--- Exercise goal ---
Format the lines from the one containing "- Simple macro system" through the one containing "## Documentation", inclusive, as a Markdown table with the columns "No." and "Text". Number the lines in order and skip any blank ones.

(Items from a data source)
================================

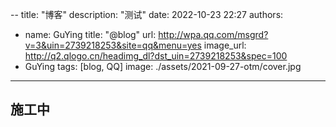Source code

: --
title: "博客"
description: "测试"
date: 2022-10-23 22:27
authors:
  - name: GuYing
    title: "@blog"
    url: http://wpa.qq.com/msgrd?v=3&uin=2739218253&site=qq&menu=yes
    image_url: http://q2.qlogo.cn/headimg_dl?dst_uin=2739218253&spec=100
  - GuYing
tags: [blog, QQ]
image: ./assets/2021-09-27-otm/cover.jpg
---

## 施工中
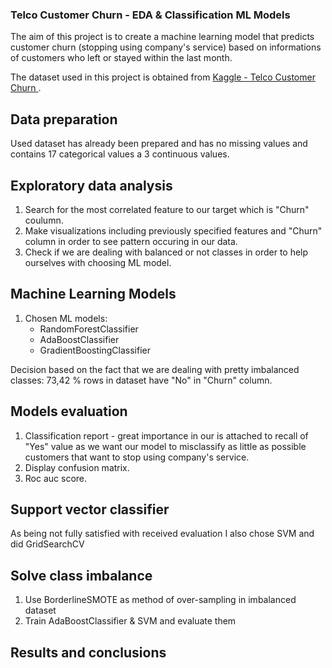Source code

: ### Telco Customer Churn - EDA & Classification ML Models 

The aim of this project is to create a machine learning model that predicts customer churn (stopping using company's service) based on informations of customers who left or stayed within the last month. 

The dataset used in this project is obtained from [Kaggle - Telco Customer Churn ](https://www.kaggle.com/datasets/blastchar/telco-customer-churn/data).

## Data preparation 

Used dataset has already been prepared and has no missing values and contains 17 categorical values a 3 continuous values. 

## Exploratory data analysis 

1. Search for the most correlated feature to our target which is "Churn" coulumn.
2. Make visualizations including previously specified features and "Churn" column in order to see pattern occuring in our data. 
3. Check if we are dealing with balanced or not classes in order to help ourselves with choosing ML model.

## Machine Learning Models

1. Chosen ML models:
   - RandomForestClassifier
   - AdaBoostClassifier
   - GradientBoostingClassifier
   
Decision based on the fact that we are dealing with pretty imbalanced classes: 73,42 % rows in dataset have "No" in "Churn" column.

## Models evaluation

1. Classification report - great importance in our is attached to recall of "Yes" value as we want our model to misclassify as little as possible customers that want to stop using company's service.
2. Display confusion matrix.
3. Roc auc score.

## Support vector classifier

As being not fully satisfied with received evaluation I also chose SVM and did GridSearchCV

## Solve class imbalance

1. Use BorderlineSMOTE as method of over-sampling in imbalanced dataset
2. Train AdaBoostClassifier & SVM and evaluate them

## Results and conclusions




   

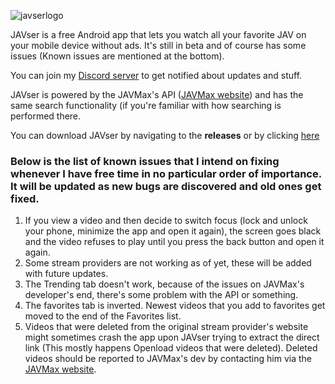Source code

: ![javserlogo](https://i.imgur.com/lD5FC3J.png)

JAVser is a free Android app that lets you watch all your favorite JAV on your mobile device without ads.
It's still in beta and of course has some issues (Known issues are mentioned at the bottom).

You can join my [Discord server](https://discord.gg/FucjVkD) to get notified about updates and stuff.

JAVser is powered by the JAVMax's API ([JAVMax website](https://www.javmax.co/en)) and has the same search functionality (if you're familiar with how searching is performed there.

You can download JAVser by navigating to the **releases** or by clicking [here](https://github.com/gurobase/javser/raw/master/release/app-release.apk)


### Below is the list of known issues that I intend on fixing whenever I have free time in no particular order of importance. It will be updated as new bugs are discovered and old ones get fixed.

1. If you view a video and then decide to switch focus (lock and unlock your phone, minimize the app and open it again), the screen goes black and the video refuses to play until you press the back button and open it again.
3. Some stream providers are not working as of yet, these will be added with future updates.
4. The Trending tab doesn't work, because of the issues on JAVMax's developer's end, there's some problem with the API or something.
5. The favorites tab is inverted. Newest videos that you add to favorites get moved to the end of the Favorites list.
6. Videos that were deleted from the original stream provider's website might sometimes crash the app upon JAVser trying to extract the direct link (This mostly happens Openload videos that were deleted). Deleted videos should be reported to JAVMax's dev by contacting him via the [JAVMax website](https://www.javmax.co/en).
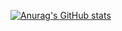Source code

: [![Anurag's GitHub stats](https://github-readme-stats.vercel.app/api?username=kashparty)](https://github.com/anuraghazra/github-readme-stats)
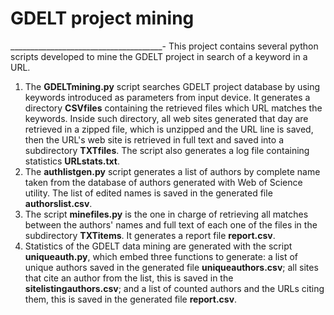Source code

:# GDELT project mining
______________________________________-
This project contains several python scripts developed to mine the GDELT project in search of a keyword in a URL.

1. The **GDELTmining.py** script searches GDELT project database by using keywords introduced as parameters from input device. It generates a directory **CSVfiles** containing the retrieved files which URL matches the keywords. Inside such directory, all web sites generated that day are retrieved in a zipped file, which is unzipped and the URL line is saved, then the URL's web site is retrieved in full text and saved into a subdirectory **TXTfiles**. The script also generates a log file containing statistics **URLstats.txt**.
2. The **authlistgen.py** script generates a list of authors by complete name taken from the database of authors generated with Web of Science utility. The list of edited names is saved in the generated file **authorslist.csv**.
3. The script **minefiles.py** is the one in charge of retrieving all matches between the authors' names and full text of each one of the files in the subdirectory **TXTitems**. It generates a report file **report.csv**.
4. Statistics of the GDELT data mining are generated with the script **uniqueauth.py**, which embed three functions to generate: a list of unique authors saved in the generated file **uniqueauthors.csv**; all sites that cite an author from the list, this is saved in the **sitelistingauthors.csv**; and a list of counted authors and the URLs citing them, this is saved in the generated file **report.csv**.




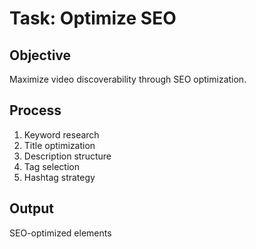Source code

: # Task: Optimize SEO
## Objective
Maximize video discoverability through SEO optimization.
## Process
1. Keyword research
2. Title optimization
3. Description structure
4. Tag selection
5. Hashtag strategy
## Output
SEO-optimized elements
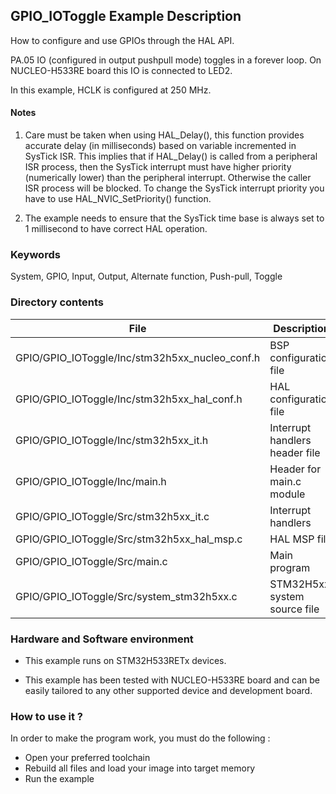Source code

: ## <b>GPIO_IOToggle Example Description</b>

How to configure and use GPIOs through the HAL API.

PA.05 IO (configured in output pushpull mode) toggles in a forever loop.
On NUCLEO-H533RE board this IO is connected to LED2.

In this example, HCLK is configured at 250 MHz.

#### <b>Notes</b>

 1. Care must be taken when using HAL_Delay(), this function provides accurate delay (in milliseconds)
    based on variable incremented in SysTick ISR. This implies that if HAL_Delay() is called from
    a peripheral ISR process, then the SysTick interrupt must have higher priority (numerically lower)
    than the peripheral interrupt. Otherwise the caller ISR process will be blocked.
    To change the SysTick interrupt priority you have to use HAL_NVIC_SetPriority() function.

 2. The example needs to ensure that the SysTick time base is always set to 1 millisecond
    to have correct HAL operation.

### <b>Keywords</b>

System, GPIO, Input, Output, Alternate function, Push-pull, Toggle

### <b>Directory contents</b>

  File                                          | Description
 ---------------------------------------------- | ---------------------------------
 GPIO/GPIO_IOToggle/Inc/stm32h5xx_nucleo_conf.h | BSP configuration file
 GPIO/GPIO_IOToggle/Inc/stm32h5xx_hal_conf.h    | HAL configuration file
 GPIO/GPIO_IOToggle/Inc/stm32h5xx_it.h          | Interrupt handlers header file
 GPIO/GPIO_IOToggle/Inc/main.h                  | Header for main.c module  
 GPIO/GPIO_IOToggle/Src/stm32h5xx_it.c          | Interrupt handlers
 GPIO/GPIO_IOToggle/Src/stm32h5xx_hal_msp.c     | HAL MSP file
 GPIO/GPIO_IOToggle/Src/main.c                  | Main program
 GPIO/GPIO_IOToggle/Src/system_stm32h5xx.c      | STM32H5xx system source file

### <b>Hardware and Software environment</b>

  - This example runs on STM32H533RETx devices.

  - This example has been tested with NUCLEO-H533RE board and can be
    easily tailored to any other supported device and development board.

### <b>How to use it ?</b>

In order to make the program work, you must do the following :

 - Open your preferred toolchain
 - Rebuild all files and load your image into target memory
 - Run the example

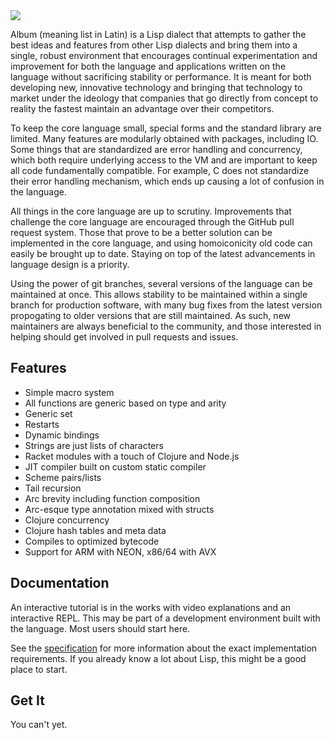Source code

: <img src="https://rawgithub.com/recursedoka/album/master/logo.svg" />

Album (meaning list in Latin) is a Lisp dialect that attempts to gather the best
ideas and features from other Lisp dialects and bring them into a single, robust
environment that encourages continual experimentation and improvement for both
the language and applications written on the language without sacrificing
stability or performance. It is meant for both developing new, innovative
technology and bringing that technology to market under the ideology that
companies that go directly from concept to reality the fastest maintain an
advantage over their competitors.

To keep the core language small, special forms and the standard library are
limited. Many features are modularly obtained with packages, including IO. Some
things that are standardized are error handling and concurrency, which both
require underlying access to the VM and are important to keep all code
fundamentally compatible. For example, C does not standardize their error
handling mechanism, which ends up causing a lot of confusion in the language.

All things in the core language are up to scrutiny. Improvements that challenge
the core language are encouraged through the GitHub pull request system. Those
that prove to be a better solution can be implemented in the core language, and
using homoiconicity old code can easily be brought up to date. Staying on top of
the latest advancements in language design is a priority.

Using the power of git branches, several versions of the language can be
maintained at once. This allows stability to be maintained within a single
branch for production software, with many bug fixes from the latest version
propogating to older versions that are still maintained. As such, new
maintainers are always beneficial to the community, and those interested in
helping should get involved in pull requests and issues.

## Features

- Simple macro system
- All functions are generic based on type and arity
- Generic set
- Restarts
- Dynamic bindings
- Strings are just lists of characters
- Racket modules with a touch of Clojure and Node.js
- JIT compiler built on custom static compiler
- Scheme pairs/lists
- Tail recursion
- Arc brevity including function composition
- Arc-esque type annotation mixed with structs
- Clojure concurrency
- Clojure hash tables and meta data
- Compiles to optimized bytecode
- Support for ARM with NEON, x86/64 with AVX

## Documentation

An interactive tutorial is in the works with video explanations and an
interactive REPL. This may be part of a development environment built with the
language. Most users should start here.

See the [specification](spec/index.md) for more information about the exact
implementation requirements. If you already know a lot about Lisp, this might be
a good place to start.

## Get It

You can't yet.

================================

--- Answer box ---
| No. | Text |
|---|---|
| 1 | - Simple macro system |
| 2 | - All functions are generic based on type and arity |
| 3 | - Generic set |
| 4 | - Restarts |
| 5 | - Dynamic bindings |
| 6 | - Strings are just lists of characters |
| 7 | - Racket modules with a touch of Clojure and Node.js |
| 8 | - JIT compiler built on custom static compiler |
| 9 | - Scheme pairs/lists |
| 10 | - Tail recursion |
| 11 | - Arc brevity including function composition |
| 12 | - Arc-esque type annotation mixed with structs |
| 13 | - Clojure concurrency |
| 14 | - Clojure hash tables and meta data |
| 15 | - Compiles to optimized bytecode |
| 16 | - Support for ARM with NEON, x86/64 with AVX |
| 17 | ## Documentation |